# Prompt
Of the entries below, restate word for word only the section that runs from the line with "For the issuing" to the line with "ACCREDITED UNIT: DNV", counting both ends.

# Data records
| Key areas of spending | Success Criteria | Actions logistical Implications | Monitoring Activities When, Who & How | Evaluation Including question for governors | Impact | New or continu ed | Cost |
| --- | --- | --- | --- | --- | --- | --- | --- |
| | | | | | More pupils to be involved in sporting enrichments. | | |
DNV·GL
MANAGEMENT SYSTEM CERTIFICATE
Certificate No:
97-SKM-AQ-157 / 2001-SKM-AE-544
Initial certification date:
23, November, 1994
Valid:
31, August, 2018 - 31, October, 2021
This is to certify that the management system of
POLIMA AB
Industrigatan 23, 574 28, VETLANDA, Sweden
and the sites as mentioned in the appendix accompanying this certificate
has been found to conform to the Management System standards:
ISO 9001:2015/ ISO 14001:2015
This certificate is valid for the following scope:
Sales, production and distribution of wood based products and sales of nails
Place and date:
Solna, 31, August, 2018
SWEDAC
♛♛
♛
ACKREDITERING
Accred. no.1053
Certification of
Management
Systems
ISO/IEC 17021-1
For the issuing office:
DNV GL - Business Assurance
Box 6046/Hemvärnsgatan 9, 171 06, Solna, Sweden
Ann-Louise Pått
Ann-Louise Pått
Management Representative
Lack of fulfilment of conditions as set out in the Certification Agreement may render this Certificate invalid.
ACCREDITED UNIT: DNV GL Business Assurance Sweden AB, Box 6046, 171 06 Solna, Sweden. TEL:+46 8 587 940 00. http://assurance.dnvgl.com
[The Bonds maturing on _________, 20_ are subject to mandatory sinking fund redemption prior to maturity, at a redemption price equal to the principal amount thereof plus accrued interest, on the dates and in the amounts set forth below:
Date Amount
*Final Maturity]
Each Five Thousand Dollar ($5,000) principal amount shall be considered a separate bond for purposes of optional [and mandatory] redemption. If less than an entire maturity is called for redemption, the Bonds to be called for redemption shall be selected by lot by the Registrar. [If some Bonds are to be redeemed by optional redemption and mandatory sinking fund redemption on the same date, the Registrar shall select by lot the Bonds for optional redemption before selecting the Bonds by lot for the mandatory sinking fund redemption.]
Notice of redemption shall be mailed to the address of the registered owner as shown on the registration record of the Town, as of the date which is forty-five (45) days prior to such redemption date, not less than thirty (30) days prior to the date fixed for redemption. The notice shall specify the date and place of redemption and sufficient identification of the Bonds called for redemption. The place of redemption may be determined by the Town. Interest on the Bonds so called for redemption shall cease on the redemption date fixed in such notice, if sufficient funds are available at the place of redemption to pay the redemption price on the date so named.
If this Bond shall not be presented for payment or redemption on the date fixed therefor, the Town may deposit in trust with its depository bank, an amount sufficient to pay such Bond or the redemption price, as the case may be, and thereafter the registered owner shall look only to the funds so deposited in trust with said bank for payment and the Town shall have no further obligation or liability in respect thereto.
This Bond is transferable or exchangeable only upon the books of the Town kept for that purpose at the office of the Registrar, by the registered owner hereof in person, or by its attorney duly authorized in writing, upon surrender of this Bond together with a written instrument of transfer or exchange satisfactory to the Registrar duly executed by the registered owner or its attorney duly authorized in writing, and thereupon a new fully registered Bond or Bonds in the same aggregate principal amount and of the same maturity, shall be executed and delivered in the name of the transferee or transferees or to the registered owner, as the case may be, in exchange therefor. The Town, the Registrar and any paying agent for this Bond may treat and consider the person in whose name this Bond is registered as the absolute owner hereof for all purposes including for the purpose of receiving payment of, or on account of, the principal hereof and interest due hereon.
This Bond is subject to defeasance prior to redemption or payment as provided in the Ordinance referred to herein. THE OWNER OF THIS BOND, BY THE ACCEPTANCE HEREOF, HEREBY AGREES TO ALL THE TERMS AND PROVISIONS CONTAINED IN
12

# Answer space
For the issuing office:
DNV GL - Business Assurance
Box 6046/Hemvärnsgatan 9, 171 06, Solna, Sweden
Ann-Louise Pått
Ann-Louise Pått
Management Representative
Lack of fulfilment of conditions as set out in the Certification Agreement may render this Certificate invalid.
ACCREDITED UNIT: DNV GL Business Assurance Sweden AB, Box 6046, 171 06 Solna, Sweden. TEL:+46 8 587 940 00. http://assurance.dnvgl.com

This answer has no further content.